Here are some of the biggest trends facing companies today and how EPLI can help protect against their issues.
Sexual harassment claims have unfortunately been an ongoing legal matter in companies, as well as in the long history of business for that matter. But high-profile cases in the entertainment and political worlds have highlighted the topic at a new level, encouraging those who have been victimized to speak out, holding those responsible accountable for their actions. Workplace sexual harassment can come in many forms, including verbal or physical, and can include everything from crude jokes to unwanted touching.
In sexual harassment-related cases, the harasser doesn’t have to be the employer for an employment claim to be filed against the company. Any other employee or supervisor from a different part of a company can end up creating a liability. In these situations, a company is responsible for the actions of its supervisors. For this reason, employers should be encouraged to prevent harassment and create an open-door policy for potential complaints.
Working in the Age of COVID-19
The spread of the novel coronavirus has forced employers across the country to make many major decisions about how to manage their business and their employees. Employers have had to develop and implement new policies on the fly, including procedures around remote work, layoffs, furloughs, pay cuts, and more. Not surprisingly, there are already COVID-19 lawsuits being filed against major companies, including Wal-Mart and Amazon.

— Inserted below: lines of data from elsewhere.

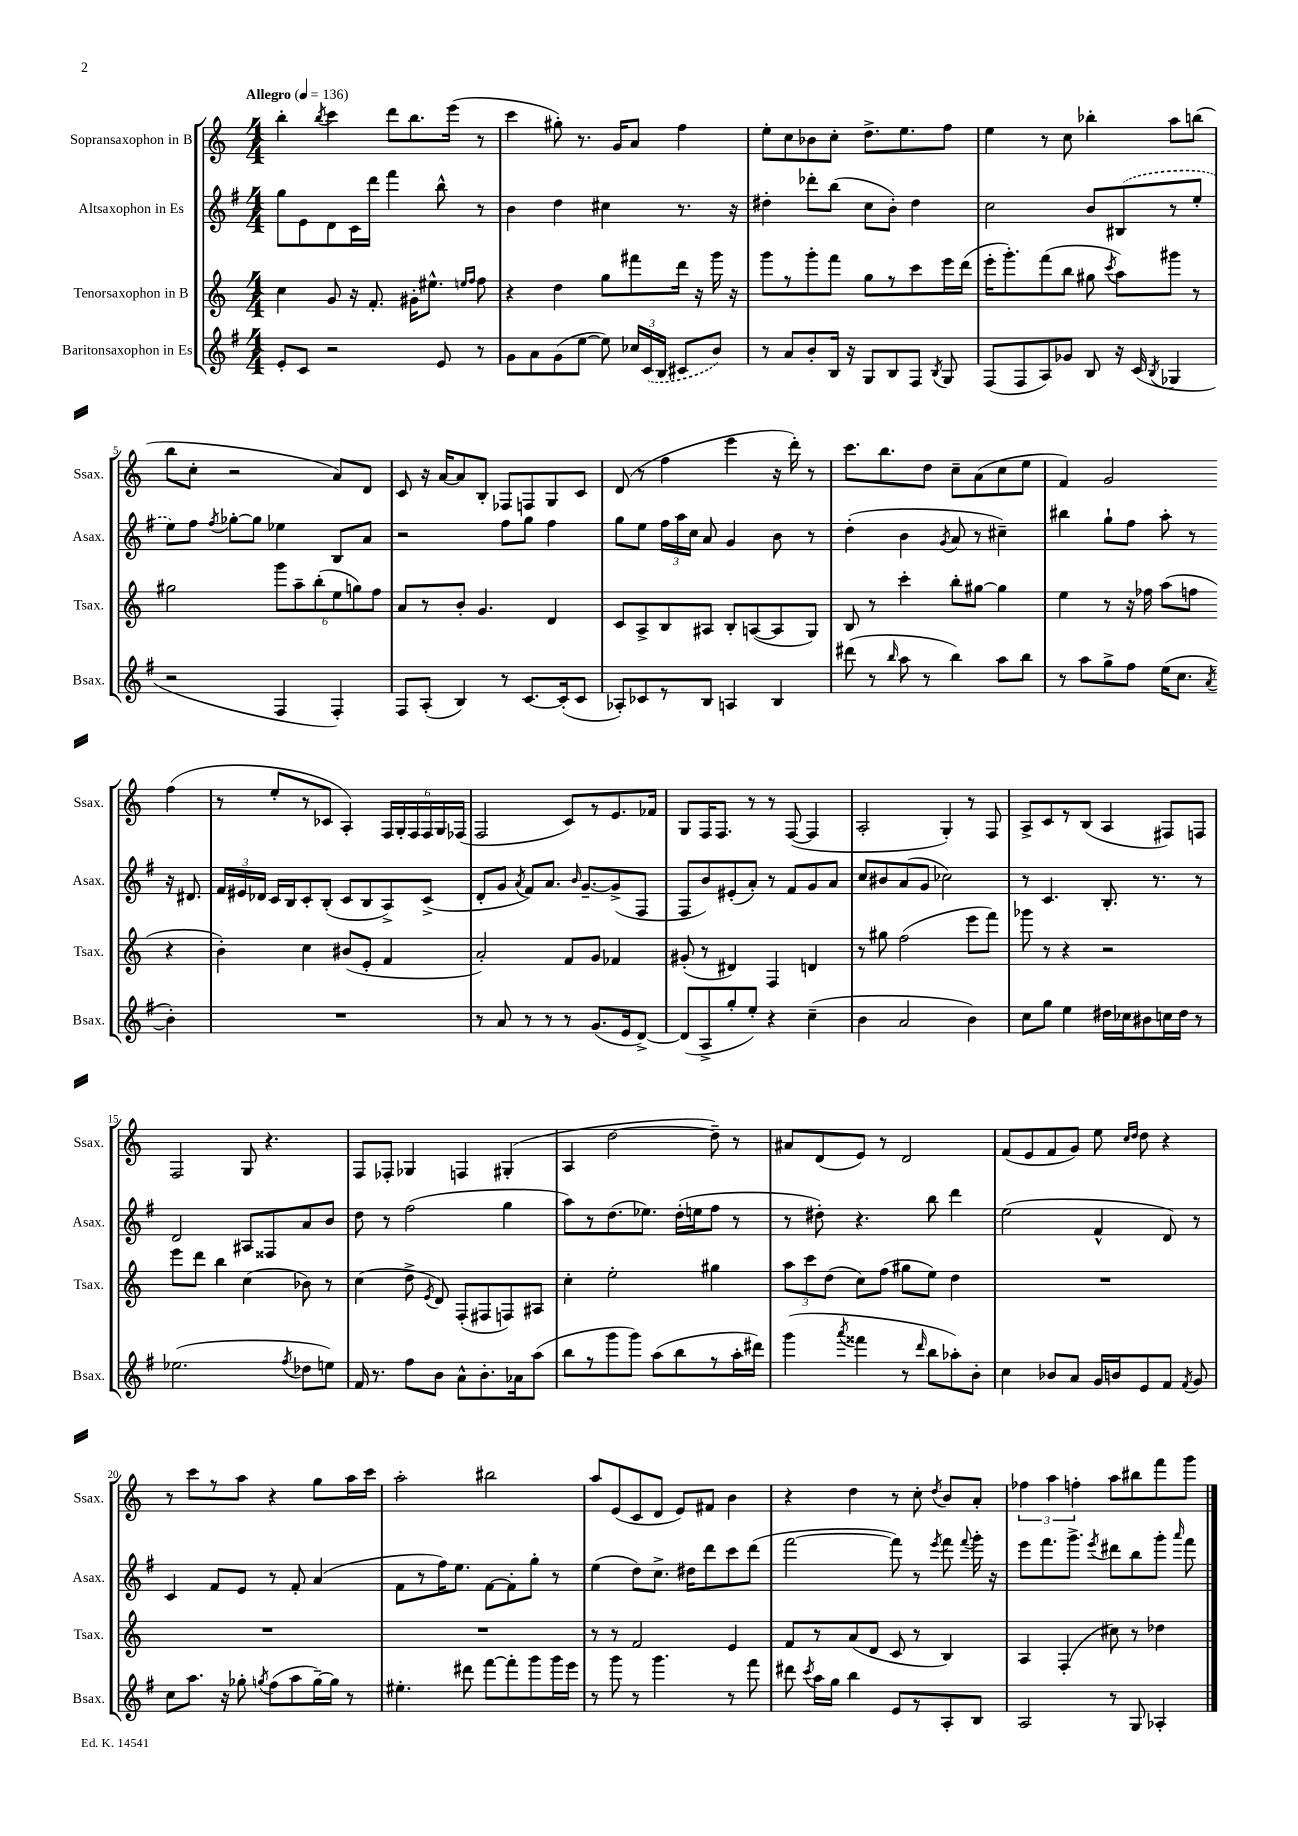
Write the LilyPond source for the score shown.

<<
\new StaffGroup <<
\new Staff = "s0" \with { instrumentName = "Sopransaxophon in B" shortInstrumentName = "Ssax." } {
    \clef treble \key c \major \numericTimeSignature \time 4/4 \tempo "Allegro" 4 = 136
    \autoBeamOff b''4-. \acciaccatura { b''8 } c'''4 d'''8[ b''8. e'''16]( r8 |
    c'''4 gis''8-.) r8. g'16[ a'8] f''4 |
    e''8[-. c''8 bes'8 c''8]-. d''8.[-> e''8. f''8] |
    e''4 r8 c''8 bes''4-. a''8[ b''8]( |
    b''8[ c''8]-. r2 a'8[) d'8] |
    c'8 r16 a'16[~ a'8 b8]-. fes8[ f8 g8 c'8] |
    d'8( r8 f''4 e'''4 r16 d'''16-.) r8 |
    c'''8.[ b''8. d''8] c''8[-- a'8( c''8 e''8] |
    f'4) g'2 f''4( |
    r8 e''8[-. r8 ces'8] a4-.) \tuplet 6/4 { f16[ g16-. f16 f16 g16 fes16]( } |
    f2 c'8[) r8 e'8. fes'16] |
    g8[ f16 f8.] r8 r8 f8~( f4 |
    a2-. g4-.) r8 f8 |
    a8[-> c'8 r8 b8]( a4 fis8[) f8] |
    f2 g8 r4. |
    f8[ fes8]-. ges4 f4 gis4-.( |
    a4 d''2~ d''8--) r8 |
    ais'8[ d'8( e'8]) r8 d'2 |
    f'8[( e'8 f'8 g'8]) e''8 \grace { c''16[ d''16] } d''8 r4 |
    r8 c'''8[ r8 a''8] r4 g''8[ a''16 c'''16] |
    a''2-. bis''2 |
    a''8[ e'8( c'8 d'8] e'8[) fis'8] b'4 |
    r4 d''4 r8 c''8-. \acciaccatura { d''8 } b'8[ a'8]-. |
    \tuplet 3/2 { fes''4 a''4 f''4-. } a''8[ bis''8 f'''8 g'''8] \bar "|." |
}
\new Staff = "s1" \with { instrumentName = "Altsaxophon in Es" shortInstrumentName = "Asax." } {
    \clef treble \key g \major \numericTimeSignature \time 4/4
    \autoBeamOff g''8[ e'8 d'8 c'16 d'''16] fis'''4 b''8-^ r8 |
    b'4 d''4 cis''4 r8. r16 |
    dis''4-. des'''8[-. b''8]( c''8[ b'8]-.) dis''4 |
    c''2 b'8[ \once \slurDashed bis8( r8 e''8]-. |
    e''8[) fis''8] \acciaccatura { fis''8 } ges''8[~-. ges''8] ees''4 b8[ a'8] |
    r2 fis''8[ g''8] fis''4 |
    g''8[ e''8] \tuplet 3/2 { fis''16[ a''16 c''16] } a'8 g'4 b'8 r8 |
    d''4-.( b'4 \acciaccatura { g'8 } a'8 r8 cis''4--) |
    bis''4 g''8[-! fis''8] a''8-. r8 r16 dis'8. |
    \tuplet 3/2 { fis'16[ eis'16 des'16] } c'16[ b16 c'8-. b8]-.( c'8[ b8 a8->) c'8]->( |
    d'8[-. g'8] \acciaccatura { a'8 } fis'8[) a'8.] \grace { b'16 } g'8.[~-- g'8->( fis8] |
    fis8[ b'8) eis'8-.( a'8]-.) r8 fis'8[ g'8 a'8] |
    c''8[ bis'8 a'8( g'8] ces''2) |
    r8 c'4. b8.-. r8. r8 |
    d'2 ais8[ fisis8 a'8 b'8] |
    d''8 r8 fis''2( g''4 |
    a''8[) r8 d''8.( ees''8.]) d''16[-.( e''16 fis''8] r8 |
    r8 dis''8-.) r4. b''8 d'''4 |
    e''2( fis'4-^ d'8) r8 |
    c'4 fis'8[ e'8] r8 fis'8-. a'4( |
    fis'8[ r8 fis''16) e''8.] fis'8[~ fis'8-. g''8]-. r8 |
    e''4( d''8[) c''8.]-> dis''16[ d'''8 c'''8 d'''8]( |
    fis'''2~ fis'''8) r8 \acciaccatura { e'''8 } fis'''8 \appoggiatura { fis'''8 } g'''16-. r16 |
    e'''8[ fis'''8. g'''8.]-> \acciaccatura { e'''8 } dis'''8[ b''8 g'''8]-. \grace { a'''16 } fis'''8 \bar "|." |
}
\new Staff = "s2" \with { instrumentName = "Tenorsaxophon in B" shortInstrumentName = "Tsax." } {
    \clef treble \key c \major \numericTimeSignature \time 4/4
    \autoBeamOff c''4 g'8 r16 f'8.-. gis'16[-. eis''8.]-^ \grace { e''16[ f''16] } f''8 |
    r4 d''4 g''8[ fis'''8 d'''16] r16 g'''16 r16 |
    g'''8[ r8 g'''8-. f'''8] g''8[ r8 c'''8 e'''16 d'''16]( |
    e'''16[-. g'''8.-.) f'''8( b''8] gis''8 \acciaccatura { c'''8 } a''8[) gis'''8] r8 |
    gis''2 \tuplet 6/4 { g'''8[ a''8-- b''8-.( e''8 g''8) f''8] } |
    a'8[ r8 b'8]-. g'4. d'4 |
    c'8[ a8-> b8 ais8] b8[-. a8~( a8 g8]) |
    b8 r8 c'''4-. b''8[-. gis''8]~ gis''4 |
    e''4 r8 r16 fes''16 a''8[( f''8] r4 |
    b'4-.) c''4 bis'8[( e'8]-. f'4 |
    a'2-.) f'8[ g'8] fes'4 |
    gis'8-.( r8 dis'4) f4 d'4 |
    r8 gis''8 f''2( e'''8[ f'''8]) |
    ges'''8 r8 r4 r2 |
    e'''8[ d'''8] b''4 c''4( bes'8) r8 |
    c''4( d''8-> \acciaccatura { e'8 } d'8) f8[-.( fis8 f8) ais8] |
    c''4-. e''2-. gis''4 |
    \tuplet 3/2 { a''8[ c'''8 d''8]( } c''8[) f''8]( gis''8[ e''8]) d''4 |
    R1 |
    R1 |
    R1 |
    r8 r8 f'2 e'4 |
    f'8[ r8 a'8( d'8] c'8 r8 b4) |
    a4 f4-.( cis''8) r8 des''4 \bar "|." |
}
\new Staff = "s3" \with { instrumentName = "Baritonsaxophon in Es" shortInstrumentName = "Bsax." } {
    \clef treble \key g \major \numericTimeSignature \time 4/4
    \autoBeamOff e'8[-. c'8] r2 e'8 r8 |
    g'8[ a'8 g'8( e''8]~ e''8) \tuplet 3/2 { ces''16[ \once \slurDashed c'16( b16] } cis'8[ b'8]) |
    r8 a'8[ b'8-. b16] r16 g8[ b8 fis8] \acciaccatura { b8 } g8 |
    fis8[( fis8 a8) ges'8] b8 r16 c'16( \acciaccatura { b8 } ges4 |
    r2 fis4 fis4-.) |
    fis8[ a8]-.( b4) r8 c'8.[~ c'16-.( c'8] |
    aes8[-.) ces'8 r8 b8] a4 b4 |
    dis'''8( r8 \grace { b''16 } a''8 r8 b''4) a''8[ b''8] |
    r8 a''8[ g''8-> fis''8] e''16[( c''8.] \acciaccatura { a'8 } b'4-.) |
    R1 |
    r8 a'8 r8 r8 r8 g'8.[( e'16 d'8]~->) |
    d'8[( a8-> g''8-. e''8]-.) r4 c''4--( |
    b'4 a'2 b'4) |
    c''8[ g''8] e''4 dis''16[ ces''16 bis'8 c''16 dis''16] r8 |
    ees''2.( \acciaccatura { fis''8 } des''8[ e''8]) |
    fis'16 r8. fis''8[ b'8] a'8[-^ b'8.-. aes'16 a''8]( |
    b''8[ r8 g'''8 g'''8]) a''8[( b''8 r8 a''16-. dis'''16]) |
    g'''4( \acciaccatura { a'''8 } fisis'''4 r8 \grace { d'''16 } b''8[ aes''8-.) b'8]-. |
    c''4 bes'8[ a'8] g'16[ b'16 e'8 fis'8] \acciaccatura { fis'8 } g'8 |
    c''8[ a''8.] r16 ges''8-. \acciaccatura { g''8 } fis''8[( a''8 g''16~--) g''16] r8 |
    eis''4.-. dis'''8 fis'''8[~ fis'''8-. g'''8 g'''16 e'''16] |
    r8 g'''8 r8 g'''4. r8 fis'''8 |
    dis'''8 \acciaccatura { c'''8 } a''16[ g''16] b''4 e'8[ r8 a8-. b8] |
    a2 r8 g8 aes4-. \bar "|." |
}
>>
>>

As companies start to reopen and invite their workers back to the office or worksite, even as a vaccine hasn’t been produced, it is likely that we will see a major movement of employment-related lawsuits, leading to claims under EPLI policies. Within this coverage, there are many different exclusions that could leave companies on the hook depending on the claim being made.

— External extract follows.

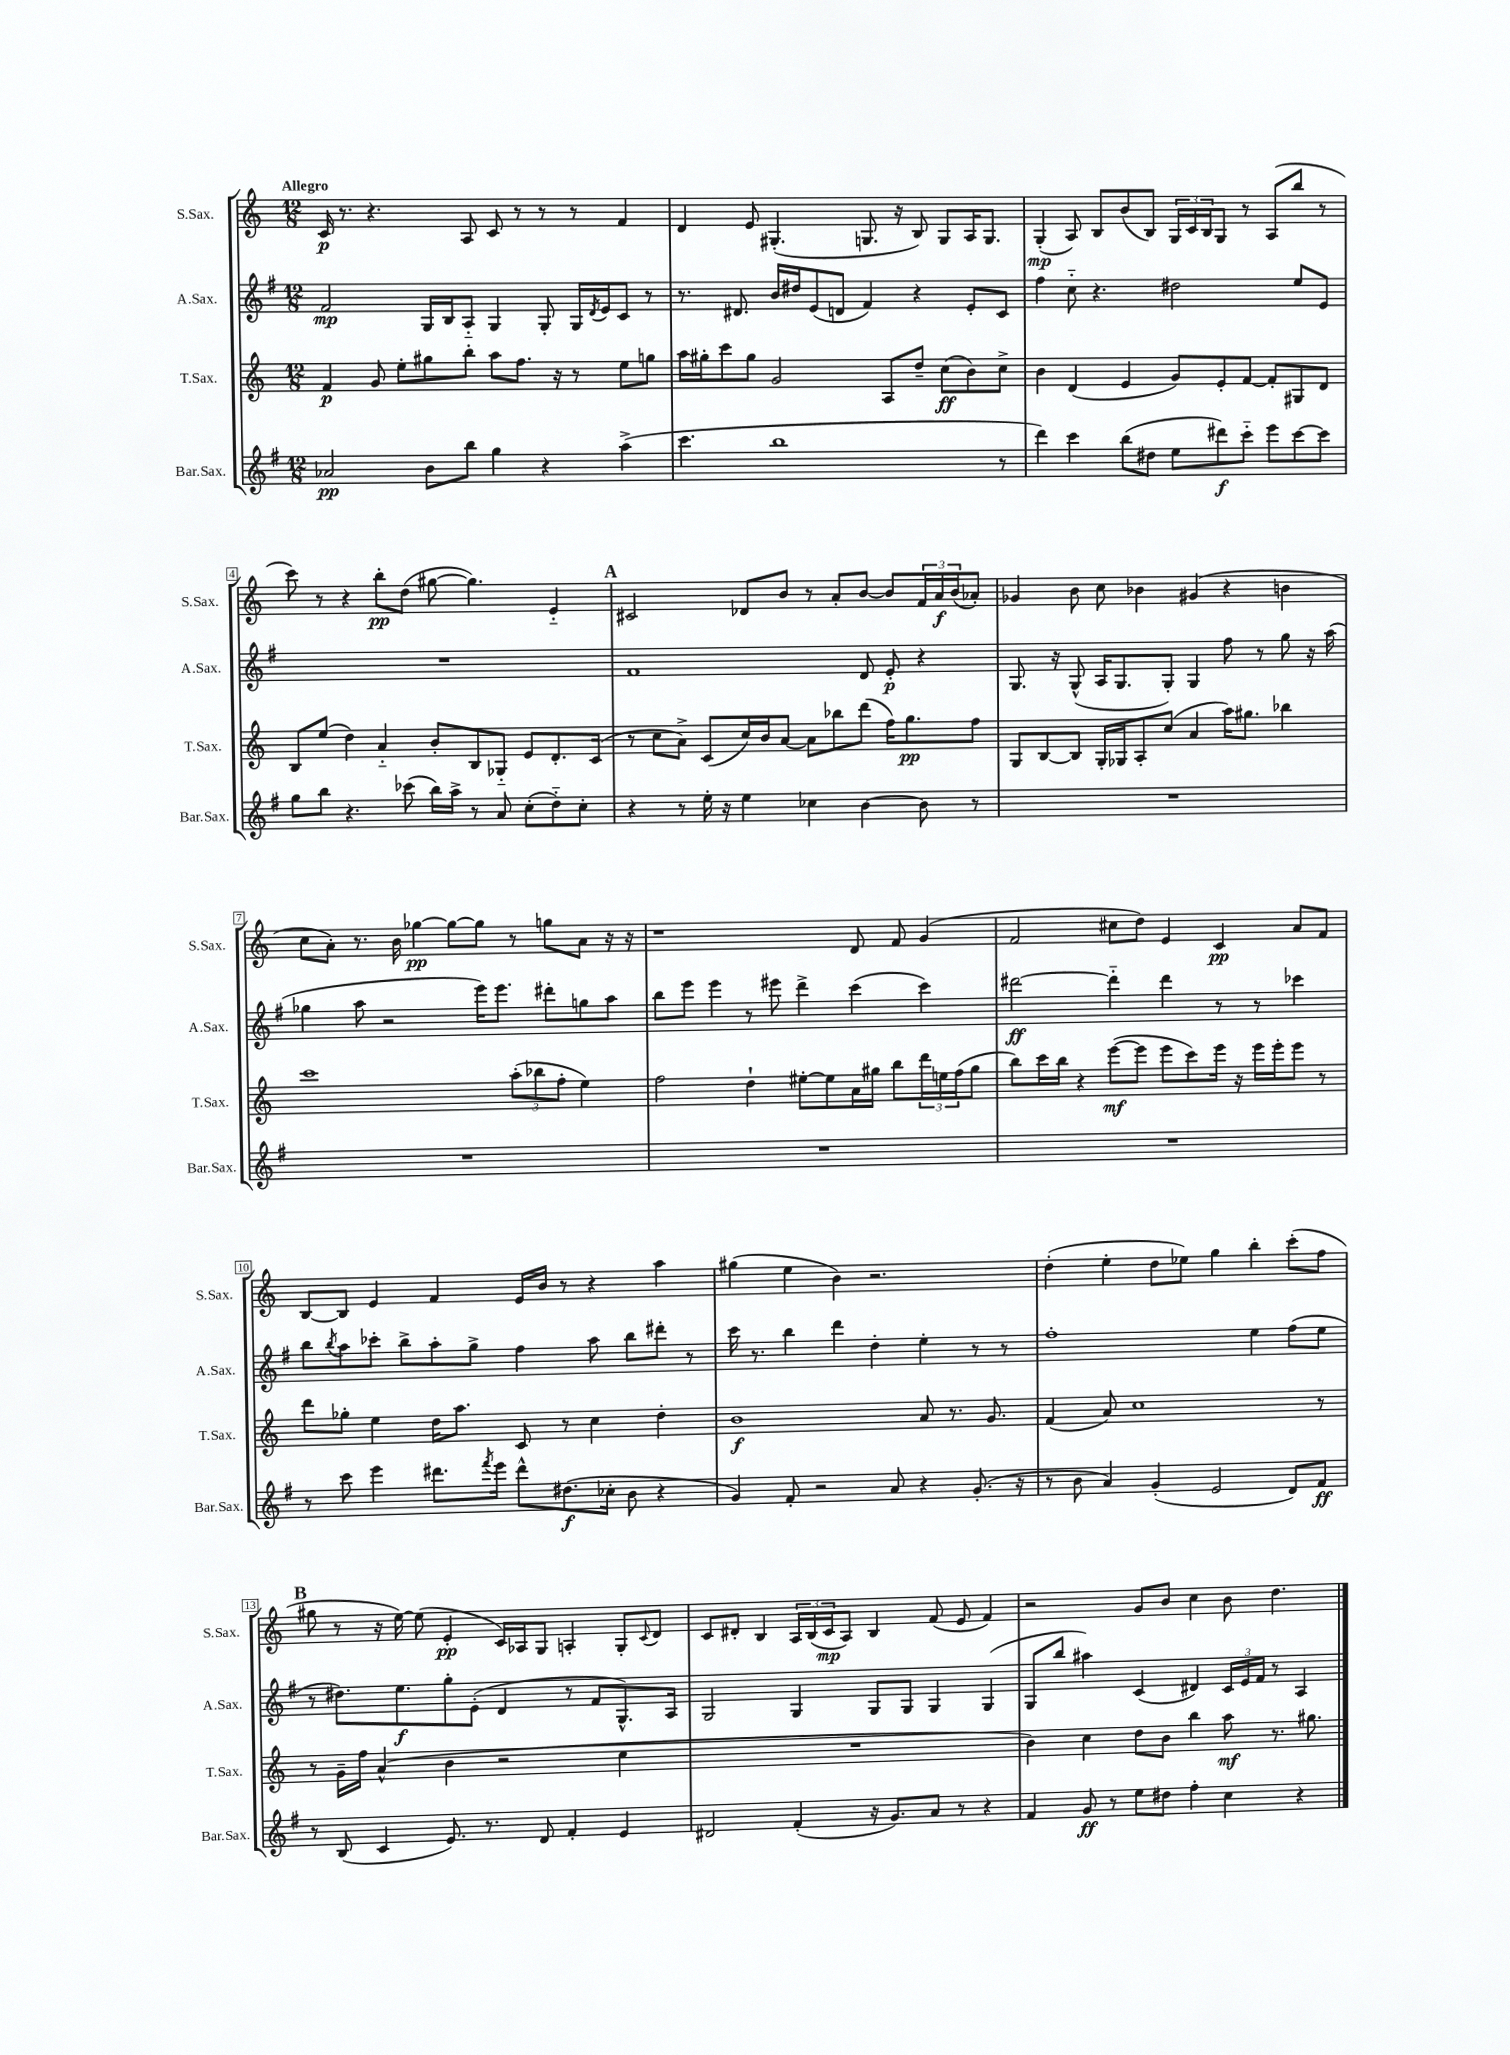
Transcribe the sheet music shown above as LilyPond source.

This isn’t a very cut and dry topic as discrimination can come in many forms. But for starters, when an employee or job applicant feels they have been treated unfairly due to their skin color, nationality, sexual orientation, gender identity, religion, or age, they have a case to bring against a company. Some examples can include job listings that suggest certain preferences about candidates not related to professional qualities (such as looks, age gender, etc.), denying certain employees the use of a company’s facilities, or pay disparities among equally qualified employees of different classes in the same position.
Another trend in the EPLI sector concerns the misclassification of employees. This issue is protected by the Fair Labor Standards Act (FLSA), which protects both salaried and non-salaried employees. However, this doesn’t protect contracted workers or unpaid interns. While these professionals find themselves doing similar work to full-time employees, they operate without the same kinds of protections.
Employers have different reasons for identifying their workers in their own respective way. But if they are asking employees who are unprotected to perform similar duties as a regular employee, they should be paid as such. If not, a misclassification suit could be brought against a company.
This issue has become more common in recent years, especially with the rise of big tech companies who usually opt to hire extra help via independent contractor agreements. In addition, the gig economy in general has seen a surge of freelance employees charting their own course.